To dismiss a trustee appointed by a will, "much more should be shown by those who wish to see them dismissed than would be the case where the trustees are appointed by the court". Braman v. Central Hanover Banl & Trust Co., 138 N.J. Eq. 165, 197 (Ch. 1946). Removal of a trustee appointed by will should be granted sparingly and with great caution. Ibid. Courts are reluctant to remove a fiduciary appointed by a will unless there is "clear and definite proof of fraud, gross carelessness or indifference." Id. at 196-97; see also In re Will of Landsman, 319 N.J. Super. 252, 270 (App. Div.) certif. denied, 161 N.J. 335 (1999); In re Beales' Estate, 13 N.J. Super. 222, 228-29 (App. Div.), certif. denied, 7 N.J. 581 (1951). Not only should the court be reluctant to remove fiduciaries, but "so long as an executor or trustee acts in good faith, with ordinary discretion and within the scope of his powers, his acts cannot be successfully assailed." Connelly v. Weisfeld, 142 N.J. Eq. 406, 411 (E. & A. 1948). Therefore, to remove an executrix, the court "must have some fact legally before it in order to justify a removal." Matter of Konigsberg, 125 N.J. Eq. 216, 219 (Prerog. Ct. 1939). Where, such as here, the facts for and against removal are disputed, a plenary hearing must be held. See Wolosoff, supra, 205 N.J. Super. at 366.

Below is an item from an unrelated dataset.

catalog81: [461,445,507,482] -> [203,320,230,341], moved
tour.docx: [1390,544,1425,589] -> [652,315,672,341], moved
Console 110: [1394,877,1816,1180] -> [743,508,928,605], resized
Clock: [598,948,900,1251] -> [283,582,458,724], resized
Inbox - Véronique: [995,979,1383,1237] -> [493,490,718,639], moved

Here, no plenary hearing occurred. There is no proof that any of the reasons for removal set forth in N.J.S.A. 3B:14-21 exist. There also is no proof of fraud, gross carelessness, indifference to duty, or that Sweeney did not act in good faith or continues to suffer from an illness that prevents her from properly administering the estate. Thus, had Hnat asserted any of these reasons for Sweeney's removal and had the judge relied upon them to remove Sweeney, the result would constitute a manifest abuse of discretion.

The judge removed Sweeney for a reason not asserted by Hnat. That is, the judge summarily removed Sweeney due to assumed friction and hostility between the parties. "The general rule is that mere friction or hostility between a beneficiary and a trustee is not necessarily a sufficient ground for removal. If not, a beneficiary who otherwise lacks sufficient grounds for removal of a trustee could nevertheless compel that removal simply by instigating a fight." Wolosoff, supra, 205 N.J. Super. at 360 (citations omitted); see also Braman, supra, 138 N.J. Eq. at 196). "[T]he mere fact that a beneficiary disagrees with a fiduciary's proper exercise of discretionary powers, or is resentful of the fiduciary's authority, or is antagonized by his personality, is not sufficient [cause for] his removal." In re Koretzky, 8 N.J. 506, 531 (1951). "Generally, in order for friction or hostility between the beneficiary and trustee to form the basis for removal, there must be a demonstration that the relationship will interfere materially with the administration of the trust or is likely to do so." Wolosoff, supra, 205 N.J. Super. at 360-61. There also must be proof that the friction or hostility arose out of the trustee's behavior. Ibid.; Starr v. Wiley, 89 N.J. Eq. 79, 90 (Ch. 1918).

Here, there is no evidence whatsoever that Sweeney caused any friction or hostility between the parties, either before or after her hospitalization. To be sure, Hnat did not even assert this as a reason for Sweeney's removal. Rather, the record indicates that Hnat "instigated a fight" with the appointed executrix and caused whatever friction and hostility may exist here, a fact the judge, in a manifest abuse of discretion, ignored.

We reverse and remand with direction to reinstate Sweeney as the executrix of the estate.